Bank Group Contribution
The project was financed by an International Bank for Reconstruction and Development (IBRD) loan of US$140 million.
Partners
Partnership with the World Customs Organization continued throughout the CDP. The project facilitated the Russian Federation’s entry into the World Trade Organization and a partnership with Finland (on behalf of the EU, as Finland was then the only EU member state sharing a common border with Russia) to modernize Russian customs procedures and administration. A US$0.7 million Bank-administered Trust Fund was established by Finland to support customs modernization. The World Bank also facilitated partnerships between Russian customs agents and their counterparts in India, South Korea and other countries on risk assessment and IT-enabled services.
Moving Forward
Russia’s customs administration is now integrating legal changes into its operations, including enhancements to project-supported information systems. Project-established institutional capacity gains provide the basis for pursuing long-term strategic goals, including the 2020 Customs Strategy, adopted in 2012, which comprises nine initiatives that build directly on project activities: customs regulations, effective implementation of fiscal functions, customs infrastructure, IT support, law enforcement and anti-corruption, international cooperation, institutional development, human resources, and social development.

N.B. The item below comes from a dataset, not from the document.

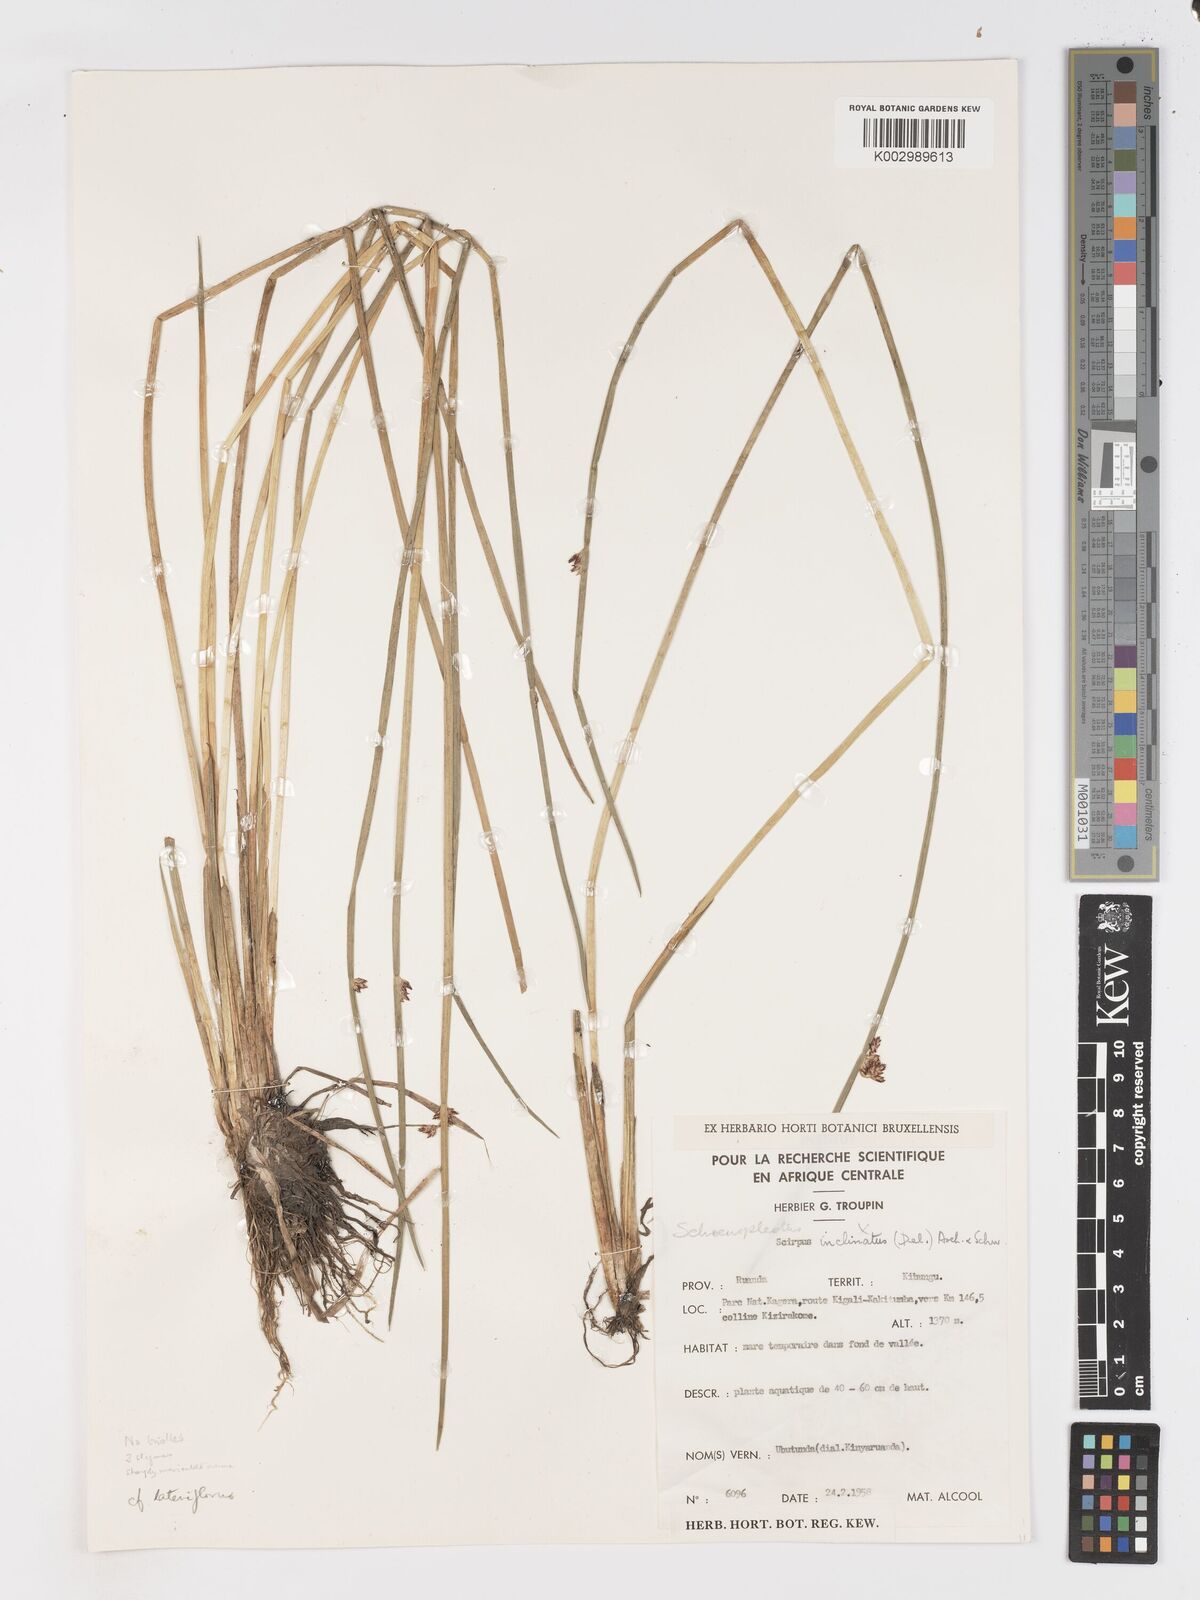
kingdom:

Project gains are likely to be sustained, and follow-on support to expand IT-enabled services and strengthen integrity is currently being explored by the World Bank and Russian customs teams.
Beneficiaries
Customs clients from Russia and its trading partners have benefited from the CDP, for example, through reduced compliance costs, a lower burden of formal and informal payments, a greater predictability of the application of laws, and fewer inconsistencies between different laws and regulations, all resulting in higher compliance rates. Two stakeholder surveys commissioned by the Federal Customs Service in 2006 and 2009 revealed the positive impact of reforms: in 2009, 61 percent of respondents stated that modernization had simplified procedures, up from 50 percent in 2006.